Monday, June 22, 2015

Legal Authorities Relied Upon by HW Massiah on Compensation - Check Against Panel Decision

7.         It is settled law that a Justice of the Peace is a judicial officer entitled to the full rights of judicial independence.  This reality is confirmed by s.20 of the Justices of the Peace Act which affords them the same immunity from liability as a judge of the Superior Court of Justice.

                                                Ell    v.  Alberta 2003 S.C.C. 35 at para 24
                                                Justices of the Peace Act, s.209

8.         Accordingly, it is simply wrong in law to suggest that the general costs provisions in civil litigation and or the regulated provisions apply to justices of the peace with respect to their indemnification for costs incurred in defending themselves in judicial misconduct under the Justices of the Peace Act.  One simply has to look at the multitude of cases where justices of the peace have consistently been indemnified for the costs associated with defending themselves – even where they are removed from office. 

                                                Re Blackburn 1994 (Hogan J.)
                                                Re Romain 2002 (Otter J.)
                                                Re Obakata 2003 (Mocha J.)
                                                Re Sinai 2008 (Carr J.)
                                                Re Quon 2007 (Di Filipis J.)
                                                Re Kowarsky 2012 ( Hawke J.)
                                                Re Massiah 2012 (Vailencourt J.)

9.         The following pronouncements by respected jurists make it abundantly clear that a finding of misconduct does not disqualify a justice of the peace from indemnification for the costs of defending judicial misconduct proceedings:

                         “Costs in the proceeding are not contingent on success”

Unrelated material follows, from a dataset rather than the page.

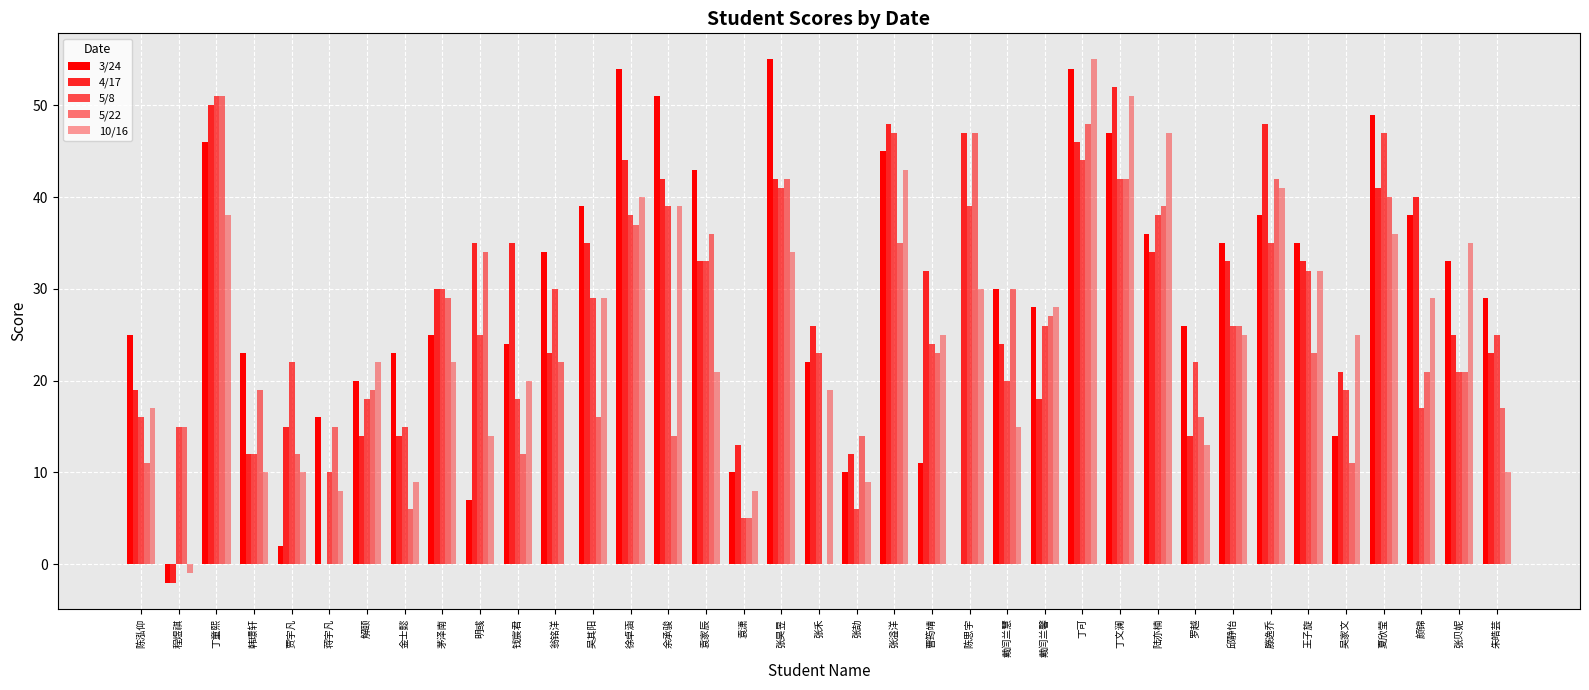

What is the difference between the 5/22 values at 金士懿 and 程煜祺?

9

                                                Otter J. In Re Romain 2002

                         “It should be noted that there is no provision in the statute
                        which ties a recommendation as to costs with a recommendation
                        for removal.”  

                                                Hogan J. In Re Blackburn 1994   

13.       Accordingly, Re Foulds 2013 has no binding or persuasive authority on the issue of compensation.  Firstly, at para 50 the panel equates the compensation issue for justices of the peace with the professional disciplinary process.  This is clearly wrong.  Justices of the Peace are neither employees or professional liscense holders.  They are part of the judiciary.  Secondly, the panel comments that the “awarding of costs” in judicial misconduct proceedings lacks consistency but fails to articulate this point with any authorities.  In fact,  judicial officers are consistently compensated for the cost of their defence in judicial misconduct proceedings and it is in rare circumstances that they are not.  It will be instructive to analyze those rare circumstances where they are not in adjudicating this aspect of the case.

                                                Reilly  v.  Wachowich 1999 ABQB 639 (Canli)
                                                Ruffo  v.  Quebec [1998] R.J.Q. 254
                                                Fortin  v.  Ministre de la justice Quebec 2002 Canlii 1160

Judicial Immunity:

17.       While some of the allegations did not go to the actual discharge of his judicial duties.  It is clear that counts 1,3 and 13 of the Notice of Hearing touched the discharge of his judicial duties to litigants before the Court and no such litigants were called to testify in support of this claim.  Section 20 of the JPA protects sitting justices of the peace from such attacks on the discharge of their judicial functions.

                                                s.20 of JPA – Judicial Immunity

24.       On the findings made against His Worship the Ontario Human Rights Code provides the following defences:

                                    1.         Jurisdiction – deferral to alternate forum – s.45;
                                    2.         Delay – s.34(1)(2)
                                    3.         Consent/Welcome/Not vexatious Defence

                                                CHRC   v.  Canadian Armed Forces et al 1999 Canlii 18902
                                                Anamguya  v.  Intercon Security 2011 HRTO 2186
                                                Szabo  v.  Regional Municaipality of Niagrara 2010 HRTO                                                 1083 Lavoie  v.  Calabogie Peaks et al 2012 HRTO 1237
                                                OHRC  V.  Howard 2004 HRTO 8

Right to Defend
One’s Self Fundamental:

26.       The right to defend one’s self is perhaps the most fundamental legal right in our system of justice.  So fundamental is this right that it is in fact incorporated in the Justices of the Peace Act in s.11.2(1) and (2).

27.       The following international conventions are further evidence of this important and fundamental right:

Universal Declaration of Human Rights, G.A. Res.271(III), UNGAOR, 3d Sess., supp. No. 13, UN. Doc. A/810 (1948) 71

Article 12.

No one shall be subjected to arbitrary interference with his privacy, family, home or correspondence, nor to attacks upon his honur and reputation.  Everyone has the right to the protection of the law against such interference or attacks.

International Covenant on Civil and Political Rights, 19 December 1966, 999 U.N.T.S. 171

Article 17

1.   No one shall be subjected to arbitrary or unlawful interference with his privacy, family, home or correspondence, nor to unlawful attacks on his honour and reputation.

2.   Everyone has the right to the protection of the law against such interference or attacks.